One of the commenters on a Guardian thread this week, who lives in Japan and uses the tag Kimpatsu, related his experiences of trying to discuss these issues.

"the Japanese policy towards both Bluefin tuna and whales has two engines of motivation. The first is the fact that the average Japanese is in denial about the imminent extinction of these creatures; the thought runs that as they have always eaten these animals (and many Japanese mistakenly think that the whale is a fish) since time immemorial, they will be able to continue doing so indefinitely into the future. When pressed on the subject of hunting to extinction, they grow aggressive. (I know from personal experience.) The second reason is the low-grade paranoia that informs all Japanese interaction with the outside world; the notion of Nihon tataki (Japan-bashing) is omnipresent. If you protest against whaling or tuna fishing, you're a cultural imperialist. If you point out that some Japanese are members of Greenpeace or oppose whaling (my GP is one), then "you don't understand Japanese mind so much". Remember: all your actions against whaling and overfishing are driven by a deep-seated, irrational hatred of Japan. Consequently, when you push, they push back."

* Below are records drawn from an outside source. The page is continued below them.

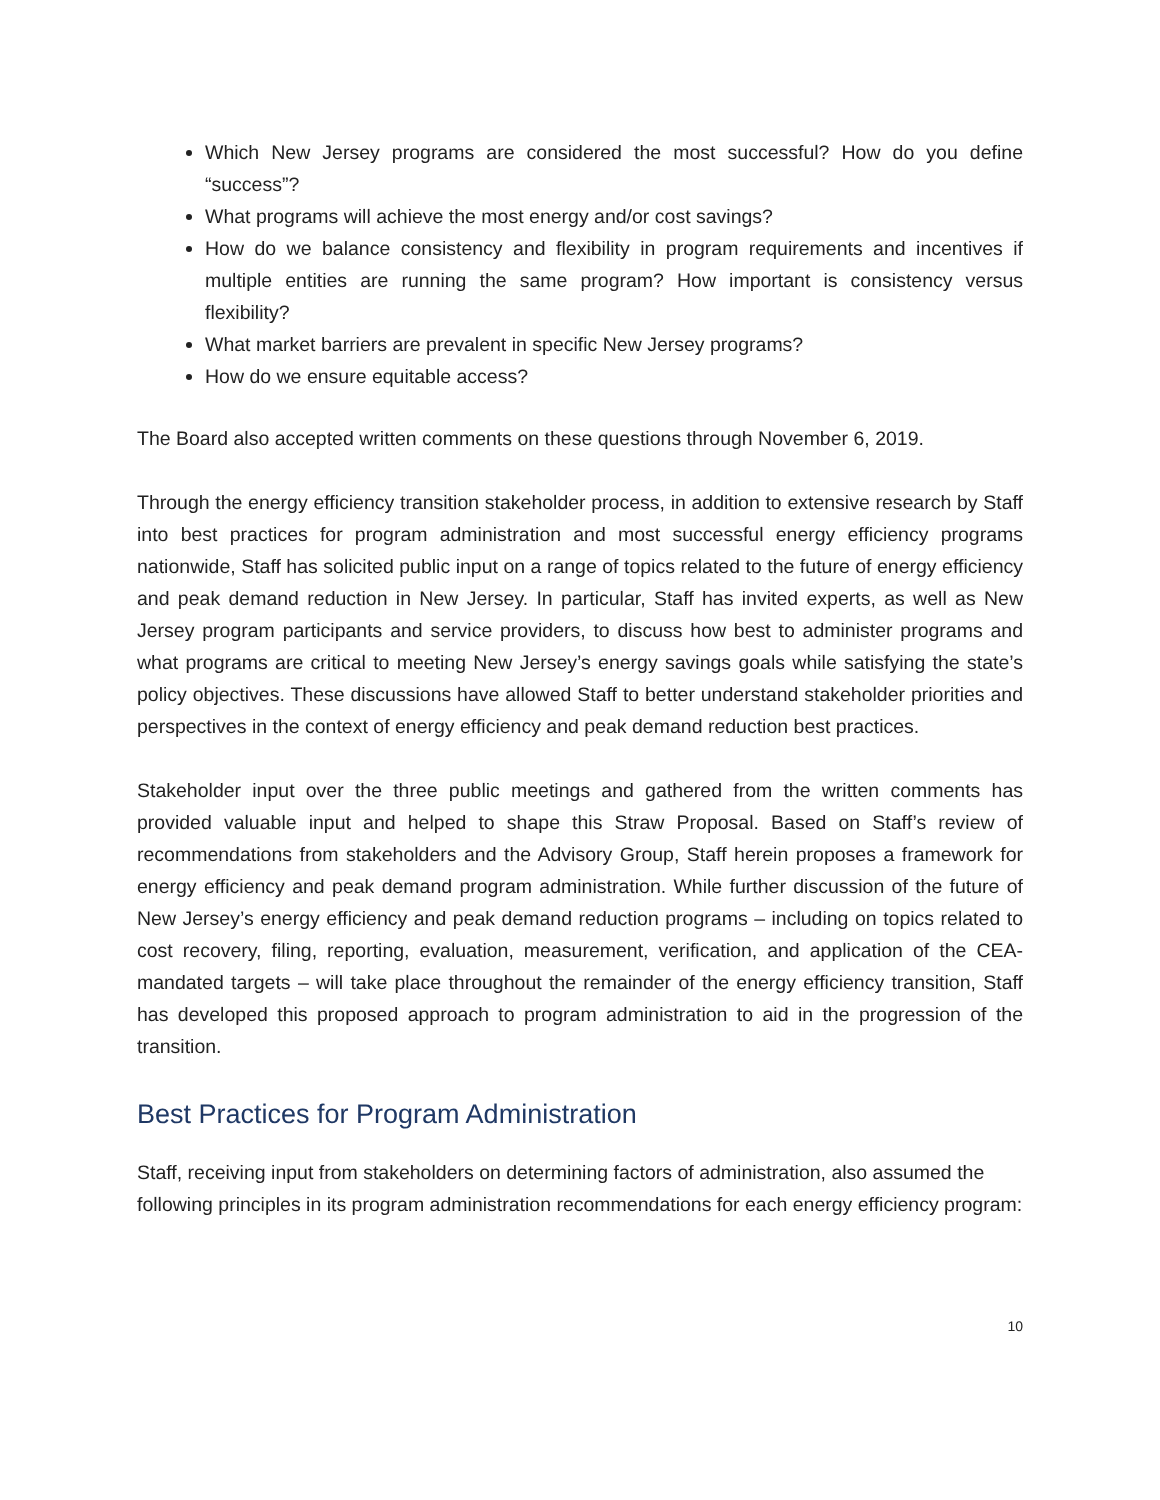Which New Jersey programs are considered the most successful? How do you define “success”?
What programs will achieve the most energy and/or cost savings?
How do we balance consistency and flexibility in program requirements and incentives if multiple entities are running the same program? How important is consistency versus flexibility?
What market barriers are prevalent in specific New Jersey programs?
How do we ensure equitable access?
The Board also accepted written comments on these questions through November 6, 2019.
Through the energy efficiency transition stakeholder process, in addition to extensive research by Staff into best practices for program administration and most successful energy efficiency programs nationwide, Staff has solicited public input on a range of topics related to the future of energy efficiency and peak demand reduction in New Jersey. In particular, Staff has invited experts, as well as New Jersey program participants and service providers, to discuss how best to administer programs and what programs are critical to meeting New Jersey’s energy savings goals while satisfying the state’s policy objectives. These discussions have allowed Staff to better understand stakeholder priorities and perspectives in the context of energy efficiency and peak demand reduction best practices.
Stakeholder input over the three public meetings and gathered from the written comments has provided valuable input and helped to shape this Straw Proposal. Based on Staff’s review of recommendations from stakeholders and the Advisory Group, Staff herein proposes a framework for energy efficiency and peak demand program administration. While further discussion of the future of New Jersey’s energy efficiency and peak demand reduction programs – including on topics related to cost recovery, filing, reporting, evaluation, measurement, verification, and application of the CEA-mandated targets – will take place throughout the remainder of the energy efficiency transition, Staff has developed this proposed approach to program administration to aid in the progression of the transition.
Best Practices for Program Administration
Staff, receiving input from stakeholders on determining factors of administration, also assumed the following principles in its program administration recommendations for each energy efficiency program:
10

I have no idea how representative this is, but the attitudes Kimpatsu describes were powerfully represented in The Cove, the film about the secret dolphin slaughter in Japan which won the 2010 Oscar for best documentary. The massacre it exposed is pointless, counter-productive and profoundly damaging to Japan's international image, but it was fiercely defended by what seemed to be the entire political establishment. Denial is evident everywhere on earth, but in the Japanese fishing and whaling industries it seems to have been raised to an art-form.